• _Study text_

A subclass of DataCategory with methods to apply explicit data typing.

Parameters:

Name Type Description Default
dataCategoryObj object

DataCategory object instance

required
dictionaryApi object

instance of DictionaryApi class. Defaults to None.

None
raiseExceptions bool

raise exceptions. Defaults to True.

True
copyInputData bool

make a new copy input data. Defaults to True.

True
ignoreCastErrors bool

ignore data processing cast errors. Defaults to False.

False
useCifUnknowns bool

use CIF style missing values ('.' and '?'). Defaults to True.

True
missingValueString str

missing string value . Defaults to None.

None
missingValueInteger integer

missing integer value. Defaults to None.

None
missingValueFloat float

missing float value. Defaults to None.

None
applyMolStarTypes bool

use Mol* forced integer types. Defaults to True.

required
Source code in mmcif/api/DataCategoryTyped.py
def __init__(
    self,
    dataCategoryObj,
    dictionaryApi=None,
    raiseExceptions=True,
    copyInputData=True,
    ignoreCastErrors=False,
    useCifUnknowns=True,
    missingValueString=None,
    missingValueInteger=None,
    missingValueFloat=None,
    **kwargs
):
    """A subclass of DataCategory with methods to apply explicit data typing.

    Args:
        dataCategoryObj (object): DataCategory object instance
        dictionaryApi (object, optional): instance of DictionaryApi class. Defaults to None.
        raiseExceptions (bool, optional): raise exceptions. Defaults to True.
        copyInputData (bool, optional): make a new copy input data. Defaults to True.
        ignoreCastErrors (bool, optional): ignore data processing cast errors. Defaults to False.
        useCifUnknowns (bool, optional): use CIF style missing values ('.' and '?'). Defaults to True.
        missingValueString (str, optional): missing string value . Defaults to None.
        missingValueInteger (integer, optional): missing integer value. Defaults to None.

• _Activity A_
Answer these questions about the DataCategoryTyped documentation:
(i) What is the default value of ignoreCastErrors?
(ii) Which two characters does useCifUnknowns use as CIF style missing values?
(iii) In which file is the source code located?

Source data

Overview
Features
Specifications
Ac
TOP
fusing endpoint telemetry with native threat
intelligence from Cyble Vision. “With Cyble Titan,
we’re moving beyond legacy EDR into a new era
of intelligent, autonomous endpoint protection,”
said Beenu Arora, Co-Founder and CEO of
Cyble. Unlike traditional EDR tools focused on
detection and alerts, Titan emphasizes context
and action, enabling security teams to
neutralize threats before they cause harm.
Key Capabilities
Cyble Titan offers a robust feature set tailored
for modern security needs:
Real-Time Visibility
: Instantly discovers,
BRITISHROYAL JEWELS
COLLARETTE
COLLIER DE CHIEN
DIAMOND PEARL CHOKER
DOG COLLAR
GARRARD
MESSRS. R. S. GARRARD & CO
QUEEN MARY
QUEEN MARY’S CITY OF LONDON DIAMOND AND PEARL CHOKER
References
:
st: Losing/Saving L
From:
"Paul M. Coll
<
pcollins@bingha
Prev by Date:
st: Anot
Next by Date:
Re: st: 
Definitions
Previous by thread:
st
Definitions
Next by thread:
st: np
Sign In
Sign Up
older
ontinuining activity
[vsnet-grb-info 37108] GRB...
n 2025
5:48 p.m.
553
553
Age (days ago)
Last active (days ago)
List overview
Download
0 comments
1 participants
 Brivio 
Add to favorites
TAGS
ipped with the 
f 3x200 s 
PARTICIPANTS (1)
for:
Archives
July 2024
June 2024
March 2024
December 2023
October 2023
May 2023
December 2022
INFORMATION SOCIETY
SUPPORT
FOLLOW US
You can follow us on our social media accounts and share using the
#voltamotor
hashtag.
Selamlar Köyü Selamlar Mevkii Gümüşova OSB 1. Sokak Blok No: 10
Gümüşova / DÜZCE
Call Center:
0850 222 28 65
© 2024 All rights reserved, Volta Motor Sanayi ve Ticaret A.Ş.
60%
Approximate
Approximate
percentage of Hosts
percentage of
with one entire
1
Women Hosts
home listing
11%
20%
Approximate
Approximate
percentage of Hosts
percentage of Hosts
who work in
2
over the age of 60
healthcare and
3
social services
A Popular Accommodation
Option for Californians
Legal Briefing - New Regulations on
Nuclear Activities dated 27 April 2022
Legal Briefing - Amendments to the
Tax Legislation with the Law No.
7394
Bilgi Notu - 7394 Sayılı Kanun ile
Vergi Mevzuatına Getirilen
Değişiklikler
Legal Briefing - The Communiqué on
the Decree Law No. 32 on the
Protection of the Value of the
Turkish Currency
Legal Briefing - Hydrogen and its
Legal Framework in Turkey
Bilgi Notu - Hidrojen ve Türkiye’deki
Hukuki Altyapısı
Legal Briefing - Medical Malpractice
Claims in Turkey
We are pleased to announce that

• _Activity B_
Switch every "Approximate" to "Estimated" in the listing, covering everything from its first line down to the line containing "Legal Briefing - The Communiqué on". Write those lines out again with nothing else changed.

• _Expected answer A_
(i) False
(ii) '.' and '?'
(iii) mmcif/api/DataCategoryTyped.py

• _Expected answer B_
Overview
Features
Specifications
Ac
TOP
fusing endpoint telemetry with native threat
intelligence from Cyble Vision. “With Cyble Titan,
we’re moving beyond legacy EDR into a new era
of intelligent, autonomous endpoint protection,”
said Beenu Arora, Co-Founder and CEO of
Cyble. Unlike traditional EDR tools focused on
detection and alerts, Titan emphasizes context
and action, enabling security teams to
neutralize threats before they cause harm.
Key Capabilities
Cyble Titan offers a robust feature set tailored
for modern security needs:
Real-Time Visibility
: Instantly discovers,
BRITISHROYAL JEWELS
COLLARETTE
COLLIER DE CHIEN
DIAMOND PEARL CHOKER
DOG COLLAR
GARRARD
MESSRS. R. S. GARRARD & CO
QUEEN MARY
QUEEN MARY’S CITY OF LONDON DIAMOND AND PEARL CHOKER
References
:
st: Losing/Saving L
From:
"Paul M. Coll
<
pcollins@bingha
Prev by Date:
st: Anot
Next by Date:
Re: st: 
Definitions
Previous by thread:
st
Definitions
Next by thread:
st: np
Sign In
Sign Up
older
ontinuining activity
[vsnet-grb-info 37108] GRB...
n 2025
5:48 p.m.
553
553
Age (days ago)
Last active (days ago)
List overview
Download
0 comments
1 participants
 Brivio 
Add to favorites
TAGS
ipped with the 
f 3x200 s 
PARTICIPANTS (1)
for:
Archives
July 2024
June 2024
March 2024
December 2023
October 2023
May 2023
December 2022
INFORMATION SOCIETY
SUPPORT
FOLLOW US
You can follow us on our social media accounts and share using the
#voltamotor
hashtag.
Selamlar Köyü Selamlar Mevkii Gümüşova OSB 1. Sokak Blok No: 10
Gümüşova / DÜZCE
Call Center:
0850 222 28 65
© 2024 All rights reserved, Volta Motor Sanayi ve Ticaret A.Ş.
60%
Estimated
Estimated
percentage of Hosts
percentage of
with one entire
1
Women Hosts
home listing
11%
20%
Estimated
Estimated
percentage of Hosts
percentage of Hosts
who work in
2
over the age of 60
healthcare and
3
social services
A Popular Accommodation
Option for Californians
Legal Briefing - New Regulations on
Nuclear Activities dated 27 April 2022
Legal Briefing - Amendments to the
Tax Legislation with the Law No.
7394
Bilgi Notu - 7394 Sayılı Kanun ile
Vergi Mevzuatına Getirilen
Değişiklikler
Legal Briefing - The Communiqué on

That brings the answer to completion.